Whatever its faults, the tobacco industry is not a crime syndicate. It sells legal products to willing consumers at prices largely dictated by federal and state tax levies. While treating language and the law in such an unserious fashion may have been old hat to the Clinton administration, the Bush Justice Department should refrain from following in its footsteps. The Clinton DoJ’s criminal investigation into the tobacco industry lasted for five years and failed to produce a single indictment for perjury or deceit. To pursue a RICO case against a legitimate business that sells legal products is never a good course of action, but to do so at the expense of defending against another terrorist attack would be malfeasance.

None of this should be construed to suggest that the DoJ and its agencies should be kicking down doors and detaining foreign nationals instead of pursuing reckless suits against American industry. It simply means that by devoting attention to less compelling matters, the DoJ limits the time and resources available to reduce the threat of domestic terrorism in a manner consistent with constitutional liberties. By diverting resources towards the ridiculous, policymakers encourage those on staff tasked with law-enforcement to play “catch-up” at the expense of liberties.

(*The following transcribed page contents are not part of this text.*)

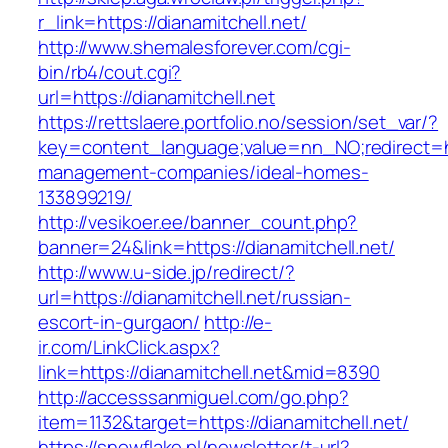
r_link=https://dianamitchell.net/
http://www.shemalesforever.com/cgi-
bin/rb4/cout.cgi?
url=https://dianamitchell.net
https://rettslaere.portfolio.no/session/set_var/?
key=content_language;value=nn_NO;redirect=htt
management-companies/ideal-homes-
133899219/
http://vesikoer.ee/banner_count.php?
banner=24&link=https://dianamitchell.net/
http://www.u-side.jp/redirect/?
url=https://dianamitchell.net/russian-
escort-in-gurgaon/
http://e-
ir.com/LinkClick.aspx?
link=https://dianamitchell.net&mid=8390
http://accesssanmiguel.com/go.php?
item=1132&target=https://dianamitchell.net/
https://snowflake.pl/newsletter/t-url?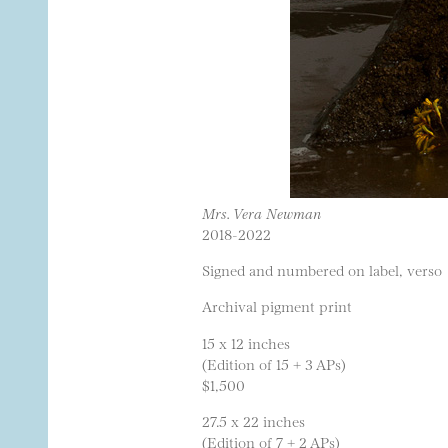
Mrs. Vera Newman
2018-2022
Signed and numbered on label, verso
Archival pigment print
15 x 12 inches
(Edition of 15 + 3 APs)
$1,500
27.5 x 22 inches
(Edition of 7 + 2 APs)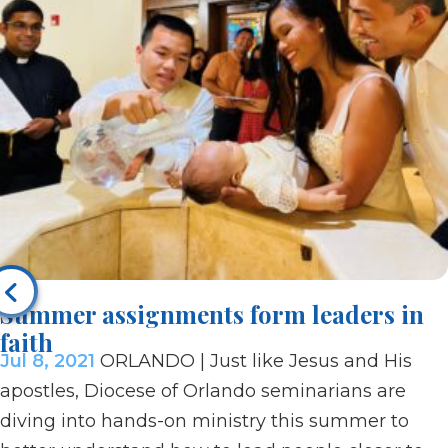
Summer assignments form leaders in
faith
Jul 8, 2021
ORLANDO | Just like Jesus and His
apostles, Diocese of Orlando seminarians are
diving into hands-on ministry this summer to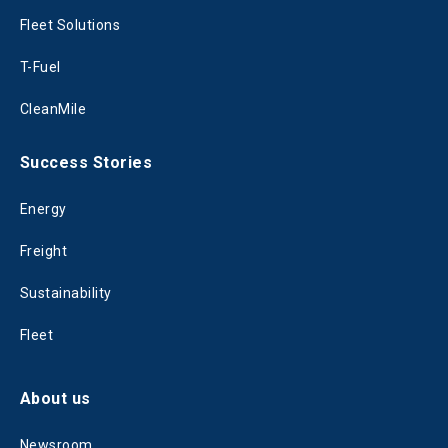
Fleet Solutions
T-Fuel
CleanMile
Success Stories
Energy
Freight
Sustainability
Fleet
About us
Newsroom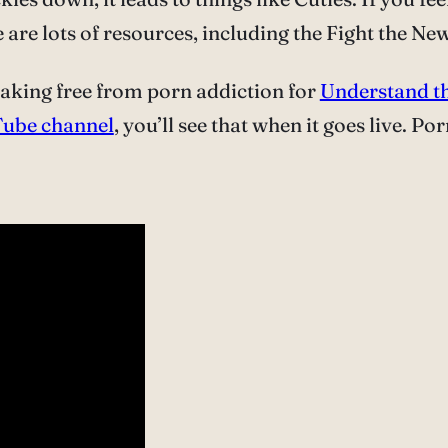
are lots of resources, including the Fight the Ne
eaking free from porn addiction for
Understand th
ube channel
, you’ll see that when it goes live. Po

One example of the zealousness caused by past inattention was the way DoJ officials lobbied for the USA Patriot Act, which granted the DoJ new authority to investigate and prosecute alleged terrorists. While some of the changes were necessary to update old laws to the realities of new technology – such as allowing a single warrant to wiretap all of a suspect’s telephones – others were far more controversial. For instance, the act allows the DoJ to conduct secret searches and obtain private medical, financial, and educational information without a court order. In addition, the act allows both the Attorney General and Secretary of State to designate domestic groups as “terrorist organizations” to gain additional surveillance and prosecutorial authority.

Although a good argument can be made for the inclusion of each and every provision in the act, concerns about its breadth are hardly un-American, or supportive of terrorists. In fact, the DoJ has coveted many of the provisions for years and intended to use them for far more than counterterrorism. And as the misuse of the RICO statute demonstrates, federal prosecutors may be inclined to stretch the definition of “terrorist organization” to gain procedural advantages over organizations and individuals that could hardly be considered terrorists.

For example, a recent investigation by the Miami Herald revealed that the Justice Department has been padding its counterterrorism statistics by labeling ordinary criminal acts, such as obnoxiously demanding additional drinks on a trans-pacific flight, illegal gun sales, and a boat hijacking, as acts of terrorism. Without a precise definition of what actually constitutes “terrorism,” it is conceivable that polluters, firearm manufacturers, and perhaps even Enron could be prosecuted as terrorists.

There is no question that the foibles of the past administration and the shock of September 11th have left Americans more insecure about their safety. The DoJ and its agencies have a vital role to play to restore confidence, punish wrongdoers, and guard the borders against those who wish us harm. But to do so effectively, it must refrain from engaging in the politically motivated nonsense of the past administration. By devoting scare resources towards inquisitions of lawful businesses, the DoJ cannot possibly fulfill its mission to protect and defend the American people, while maintaining meticulous concern for basic American freedoms.